[Brief]:
Across the entries, how many lines have the string "hardcoded" in them? Reply with only a number.

(Data)

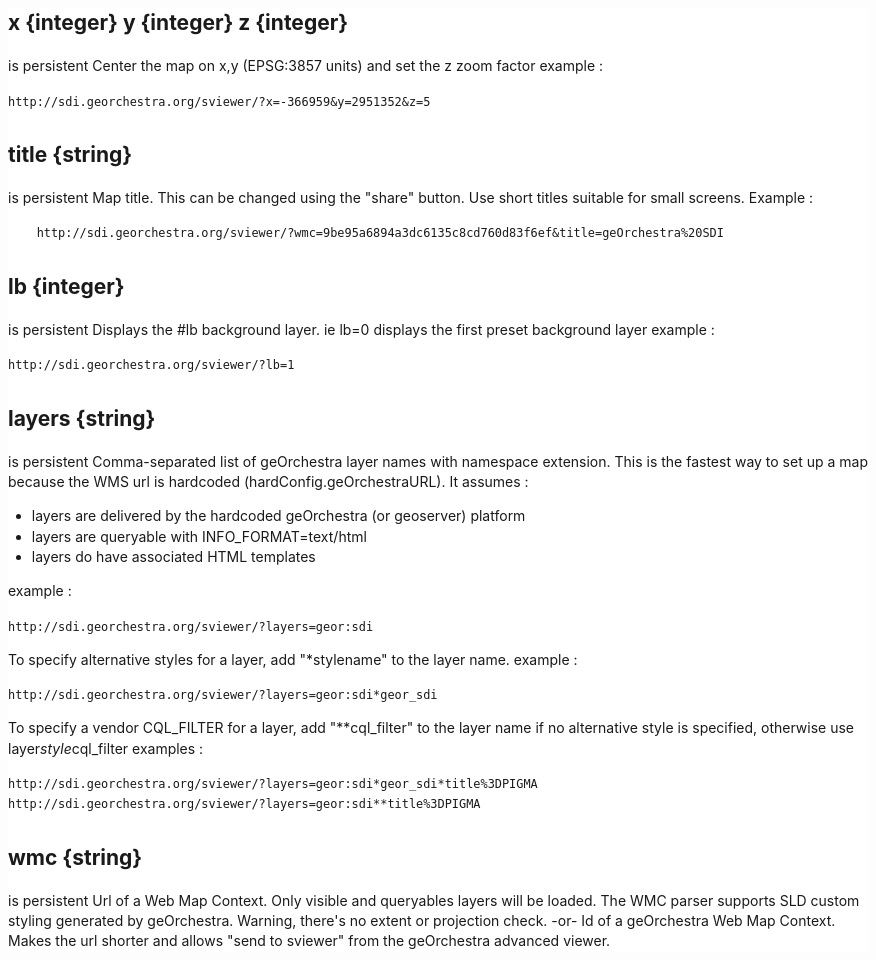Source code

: 
x {integer}
y {integer}
z {integer}
----------------
is persistent
Center the map on x,y (EPSG:3857 units) and set the z zoom factor
example :

    http://sdi.georchestra.org/sviewer/?x=-366959&y=2951352&z=5


title {string}
------------------
is persistent
Map title. This can be changed using the "share" button. Use short titles suitable for small screens.
Example :

        http://sdi.georchestra.org/sviewer/?wmc=9be95a6894a3dc6135c8cd760d83f6ef&title=geOrchestra%20SDI


lb {integer}
-----------------
is persistent
Displays the #lb background layer. ie lb=0 displays the first preset background layer
example :

    http://sdi.georchestra.org/sviewer/?lb=1


layers {string}
---------------------
is persistent
Comma-separated list of geOrchestra layer names with namespace extension. This is the fastest way to set up a map because the WMS url is hardcoded (hardConfig.geOrchestraURL). It assumes :

* layers are delivered by the hardcoded geOrchestra (or geoserver) platform
* layers are queryable with INFO_FORMAT=text/html
* layers do have associated HTML templates

example :

    http://sdi.georchestra.org/sviewer/?layers=geor:sdi

To specify alternative styles for a layer, add "*stylename" to the layer name.
example :

    http://sdi.georchestra.org/sviewer/?layers=geor:sdi*geor_sdi

To specify a vendor CQL_FILTER for a layer, add "**cql_filter" to the layer name if no alternative style is specified, otherwise use layer*style*cql_filter
examples :

    http://sdi.georchestra.org/sviewer/?layers=geor:sdi*geor_sdi*title%3DPIGMA
    http://sdi.georchestra.org/sviewer/?layers=geor:sdi**title%3DPIGMA


wmc {string}
-------------------
is persistent
Url of a Web Map Context. Only visible and queryables layers will be loaded. The WMC parser supports SLD custom styling generated by geOrchestra.
Warning, there's no extent or projection check.
-or-
Id of a geOrchestra Web Map Context. Makes the url shorter and allows "send to sviewer" from the geOrchestra advanced viewer.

(End Data)

[Reply]:
2